**JOB**.
Reproduce, exactly and only, the lines of the data that follows from the one containing "text-align: center ->" down to the one containing "text: Stanowisko do", without pictures.

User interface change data
═══
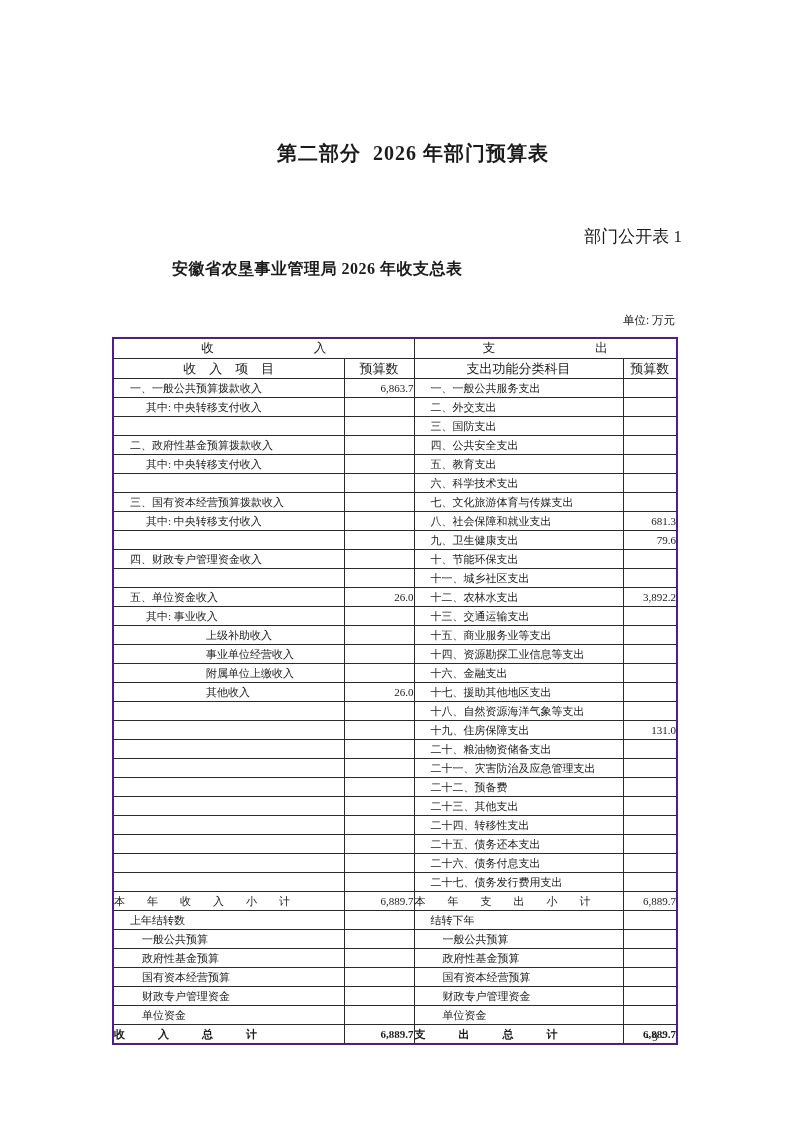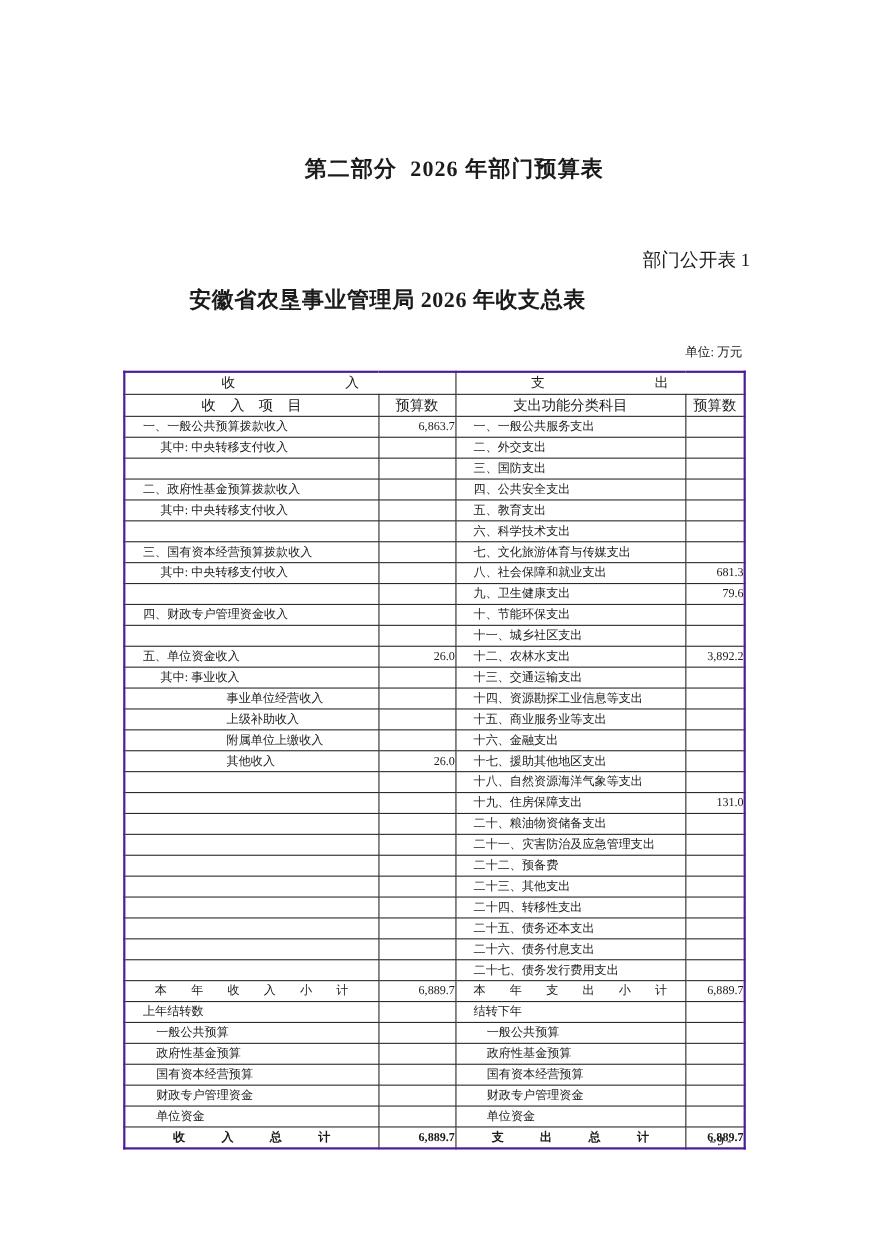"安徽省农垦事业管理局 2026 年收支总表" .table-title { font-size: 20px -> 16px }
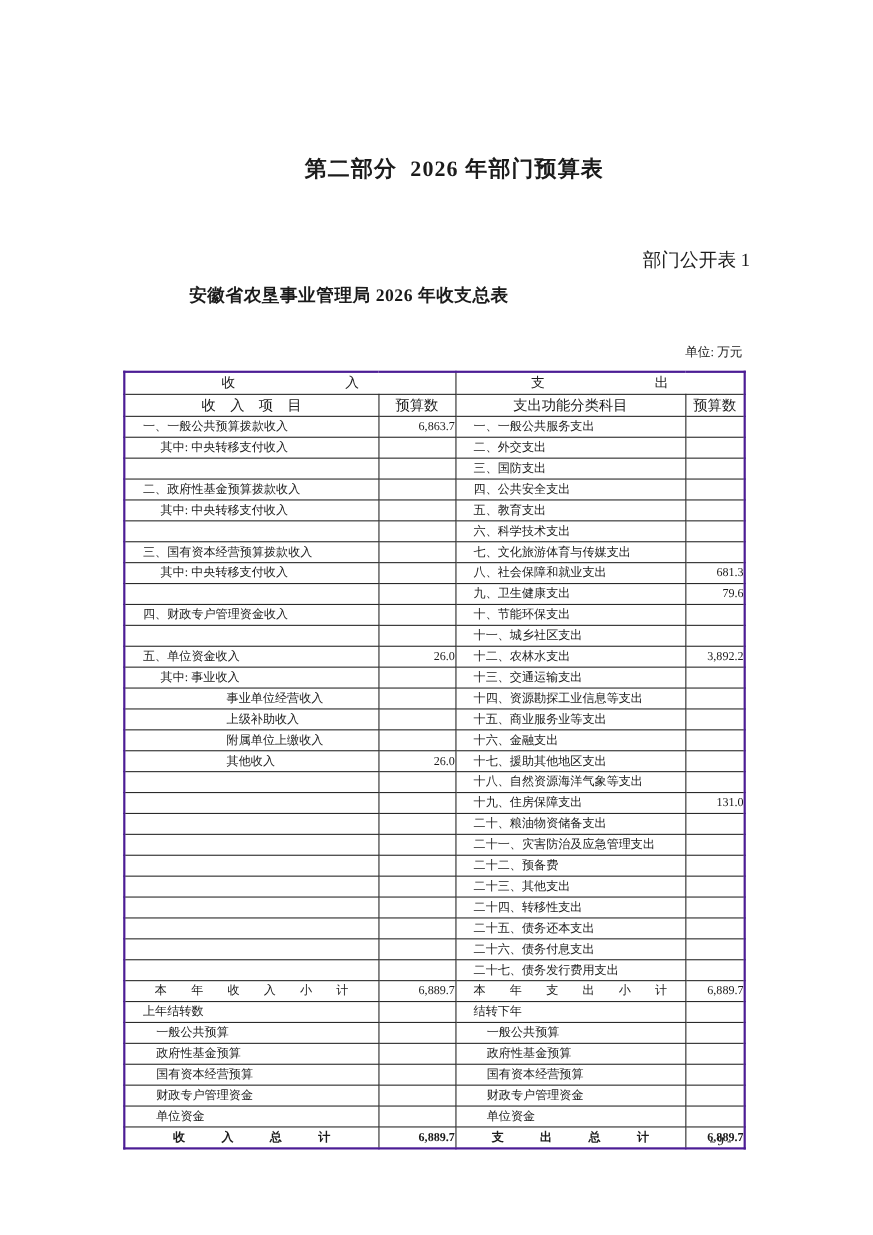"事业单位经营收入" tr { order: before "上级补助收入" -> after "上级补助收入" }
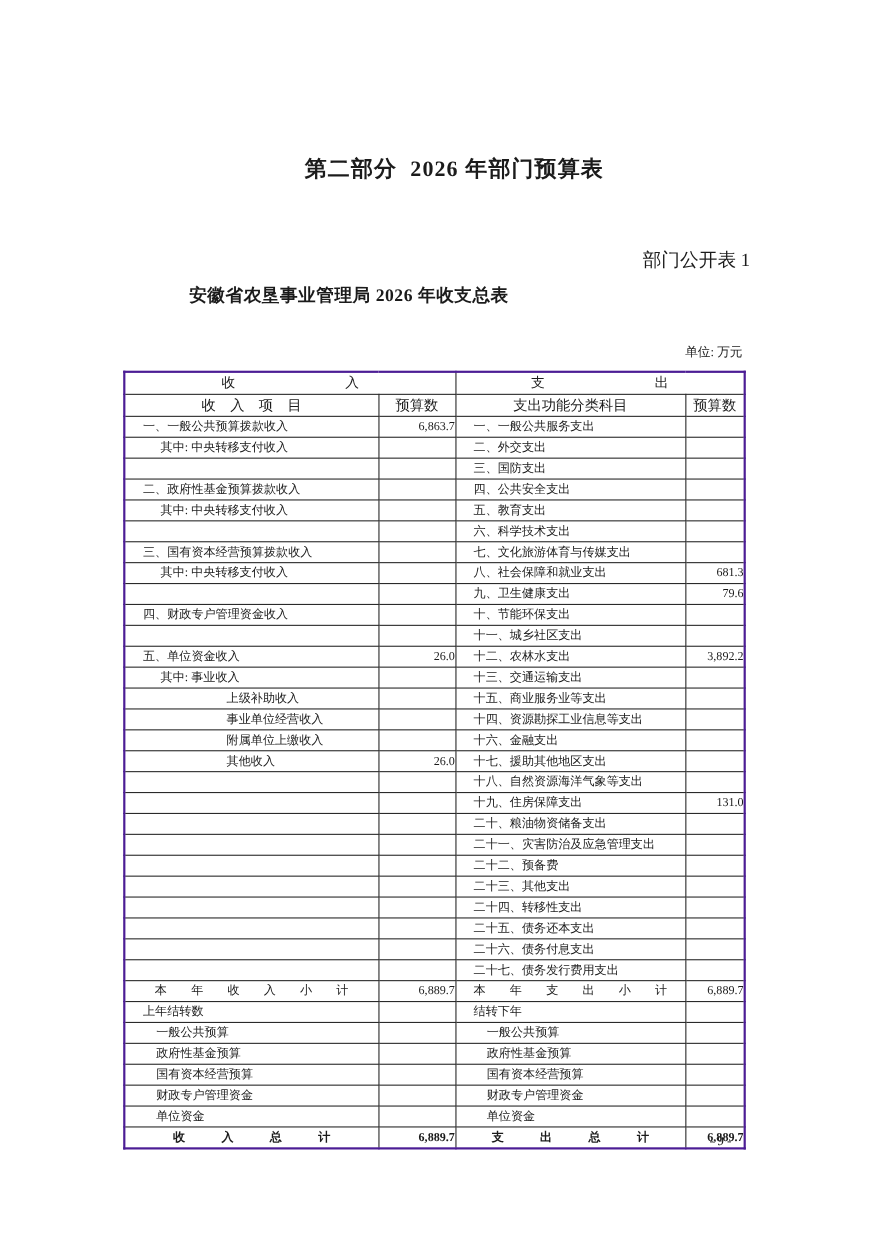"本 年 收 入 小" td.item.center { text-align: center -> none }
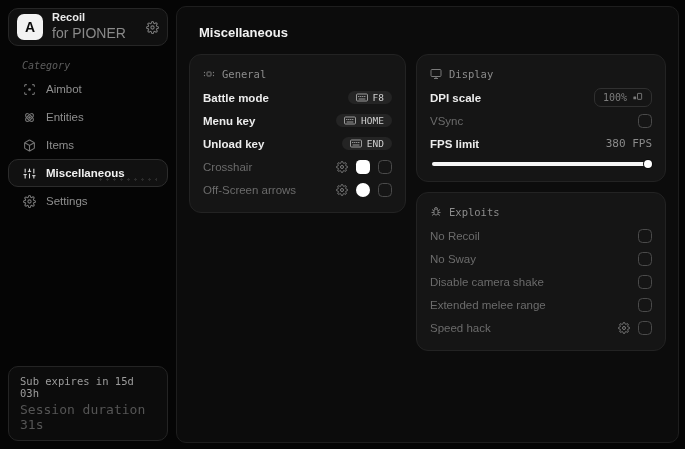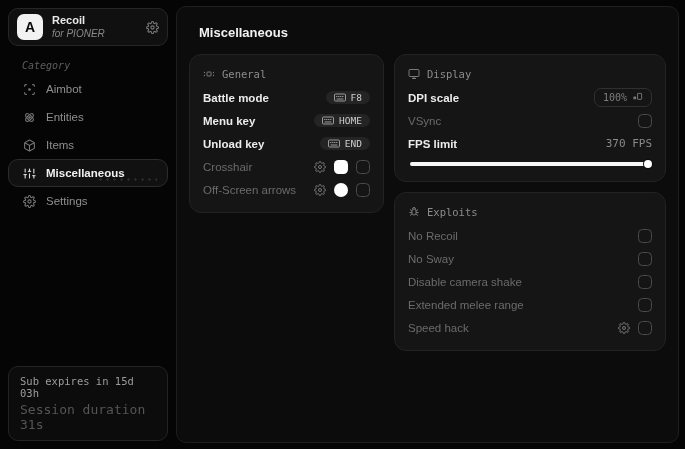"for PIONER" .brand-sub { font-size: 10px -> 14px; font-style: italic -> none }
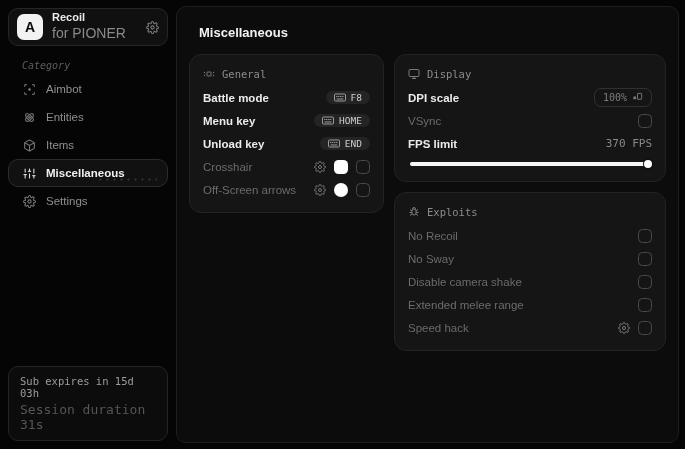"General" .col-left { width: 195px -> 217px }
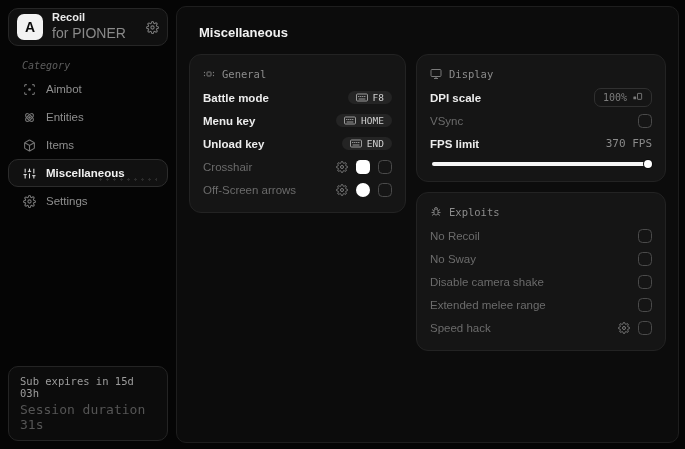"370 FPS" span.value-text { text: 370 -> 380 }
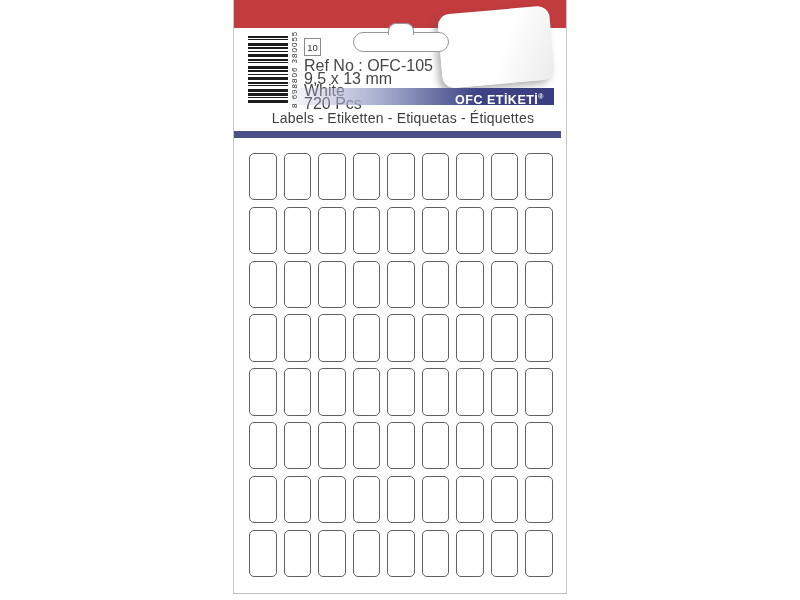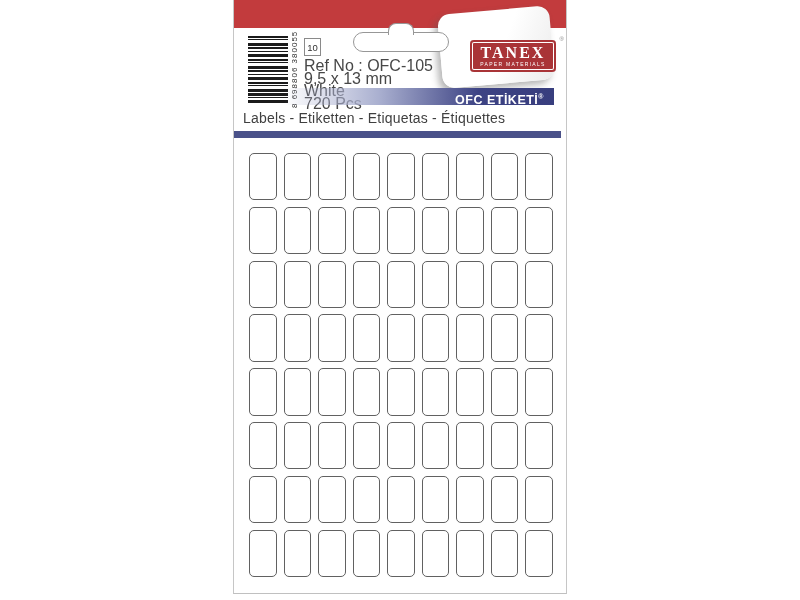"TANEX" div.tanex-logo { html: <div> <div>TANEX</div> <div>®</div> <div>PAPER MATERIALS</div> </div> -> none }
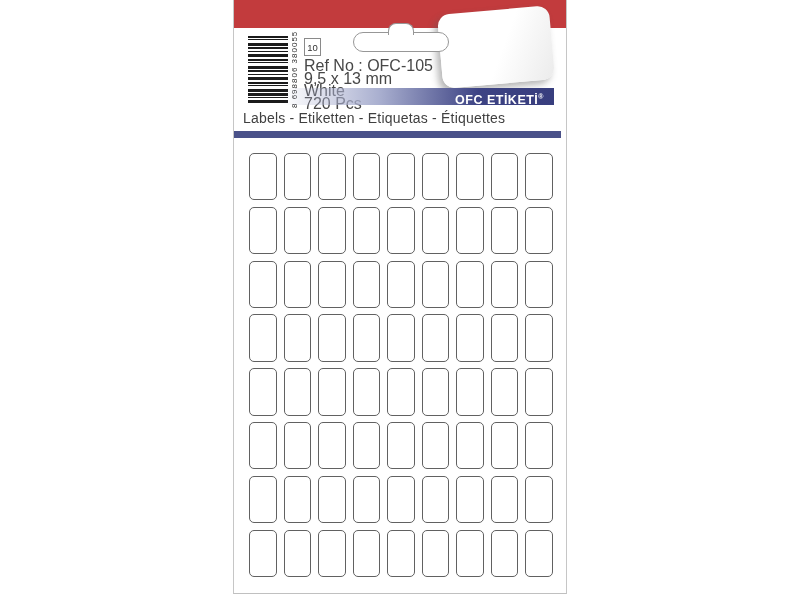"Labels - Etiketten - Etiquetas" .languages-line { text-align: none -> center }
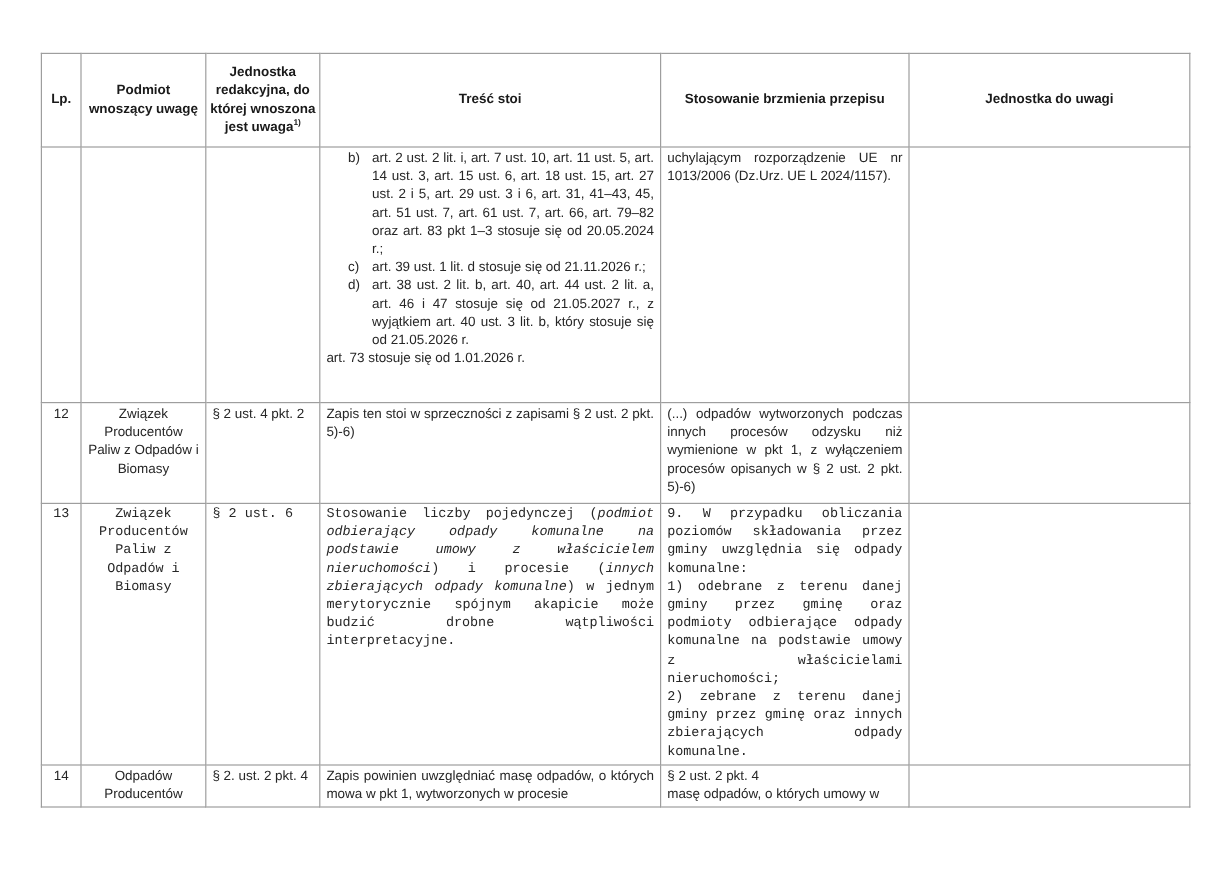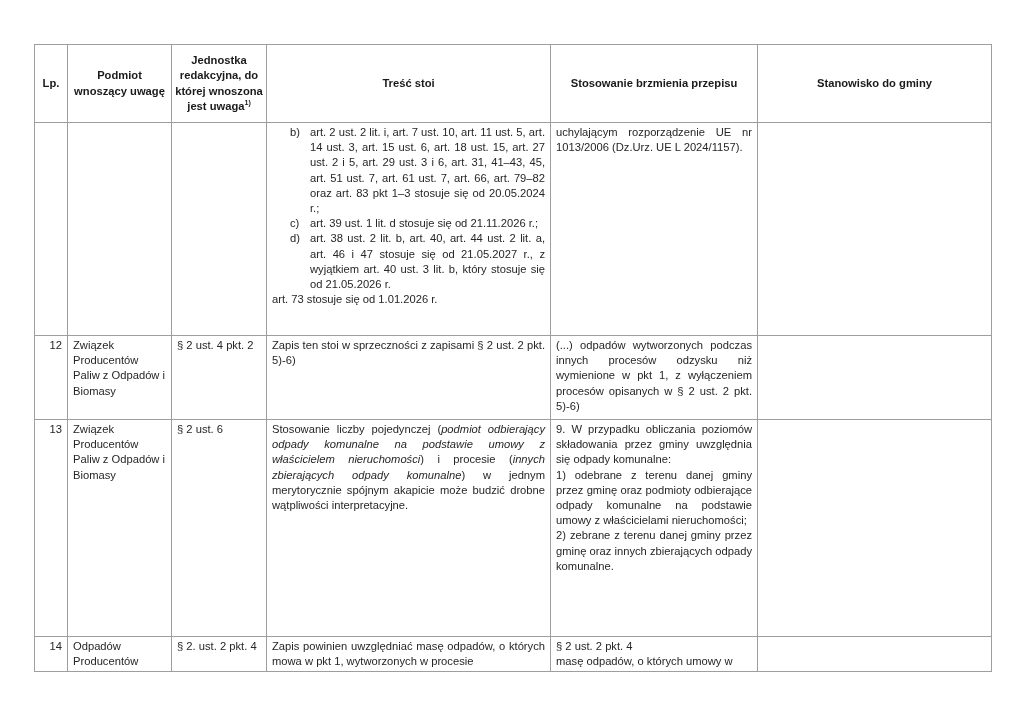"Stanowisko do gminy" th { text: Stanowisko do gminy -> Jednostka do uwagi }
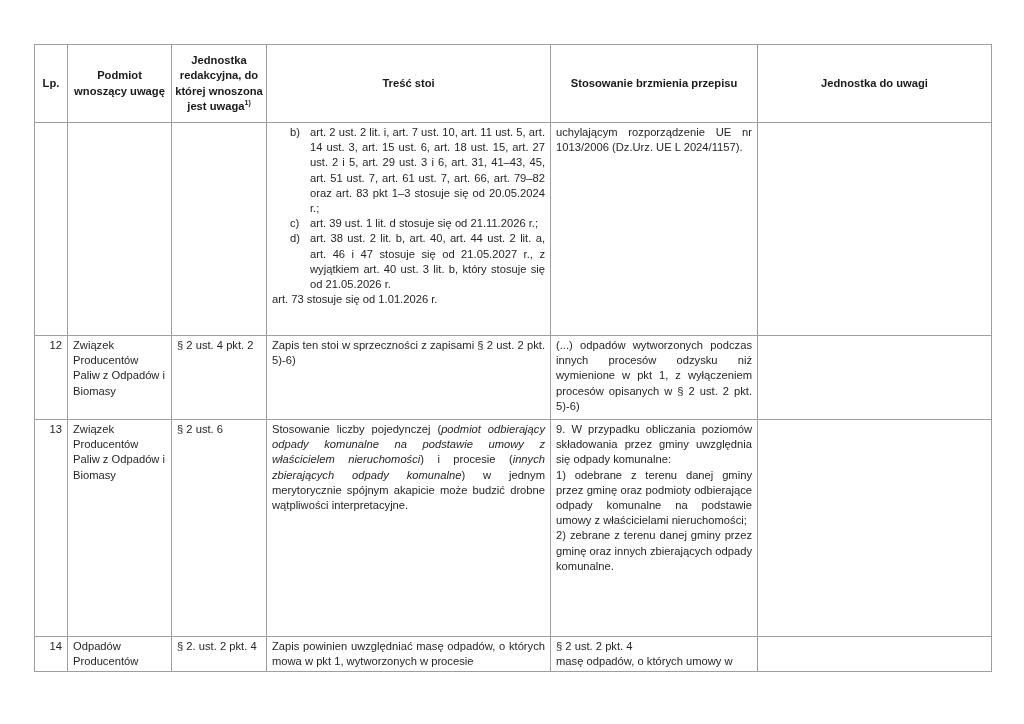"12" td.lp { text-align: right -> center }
═══
**OUTPUT OF THE EXERCISE**.
"本 年 收 入 小" td.item.center { text-align: center -> none }
"for PIONER" .brand-sub { font-size: 10px -> 14px; font-style: italic -> none }
"General" .col-left { width: 195px -> 217px }
"370 FPS" span.value-text { text: 370 -> 380 }
"TANEX" div.tanex-logo { html: <div> <div>TANEX</div> <div>®</div> <div>PAPER MATERIALS</div> </div> -> none }
"Labels - Etiketten - Etiquetas" .languages-line { text-align: none -> center }
"Stanowisko do gminy" th { text: Stanowisko do gminy -> Jednostka do uwagi }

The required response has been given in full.